Les conditions de transport avaient été dangereuses. A partir de là, la question posée à la communauté internationale devint : que faire des passagers ? Les Britanniques demeurèrent inflexibles. Winston Churchill, sioniste convaincu, céda face aux arguments du Colonial office. Il était hors de question de mécontenter les Arabes, qui avaient obtenu une limitation de l’immigration juive en Palestine en 1940 et étaient susceptibles de faire basculer le Moyen Orient et son pétrole dans le giron allemand. Il n’y avait aucun risque de perdre le soutien des Juifs dans cette guerre. Certes, admettaient les officiels britanniques, le quota de visas d’immigration n’avait pas été atteint pour l’année en cours mais ce serait montrer un mauvais exemple que d’accepter ces Juifs en Palestine. Et puis, il s’agissait de citoyens d’un pays ennemi, la Roumanie. Qui sait d’ailleurs si des espions allemands ne s’étaient pas infiltrés parmi eux ? Sous la pression d’organisations juives, les Britanniques accordèrent un permis d’immigrer à quelques dizaines d’enfants, sans leurs parents. Trop tard. Agacés par ces atermoiements, les Turcs qui, comme les autres pays sollicités, ne voulaient pas davantage des Juifs, avaient fini par remorquer le Struma en mer Noire.

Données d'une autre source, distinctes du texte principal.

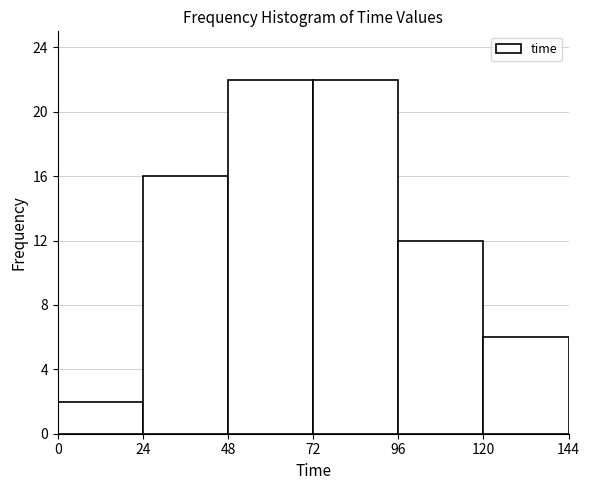

Reading left to right, transcribe this chart: for each bar, give the range it covers on the x-axis and its height. The values are not printed on the chart, so give them approximately, as read against the axis.

0 to 24: 2
24 to 48: 16
48 to 72: 22
72 to 96: 22
96 to 120: 12
120 to 144: 6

Le 24 février 1942, après avoir dérivé quelques heures, le Struma coula. On le sut bien plus tard, c’est une torpille soviétique peut-être lancée par erreur qui l’envoya par le fond. Un seul passager, David Stoliar, fut rescapé. Immédiatement après la catastrophe, grâce à des sources bien informées, la presse britannique accusa les Juifs de s’être sabordés eux-mêmes afin d’être débarqués, avant d’incriminer une mine allemande. Le monde avait de toute façon d’autres chats à fouetter. Les morts du Struma furent ainsi évoqués en page 7 du New York Times. Les Juifs ne comptaient pas. Le mot même ne devait pas être prononcé. On le gardait au chaud pour les larmes de crocodiles des commémorations ultérieures. L’Allemagne est l’unique pays européen à avoir procédé à un authentique examen de conscience de ses actes durant ces années sombres. Sans elle, Israël aurait subi depuis belle lurette de lourdes sanctions de la part de l’Union. Par contraste, les pays qui furent lâches ou complices restent des critiques virulents de l’Etat juif. Jean-Claude Milner a expliqué dans un ouvrage retentissant comment les Européens sont passés sans peine du couple question-réponse au couple problème-solution à propos de la nation juive. Son titre : « Les penchants criminels de l’Europe démocratique ».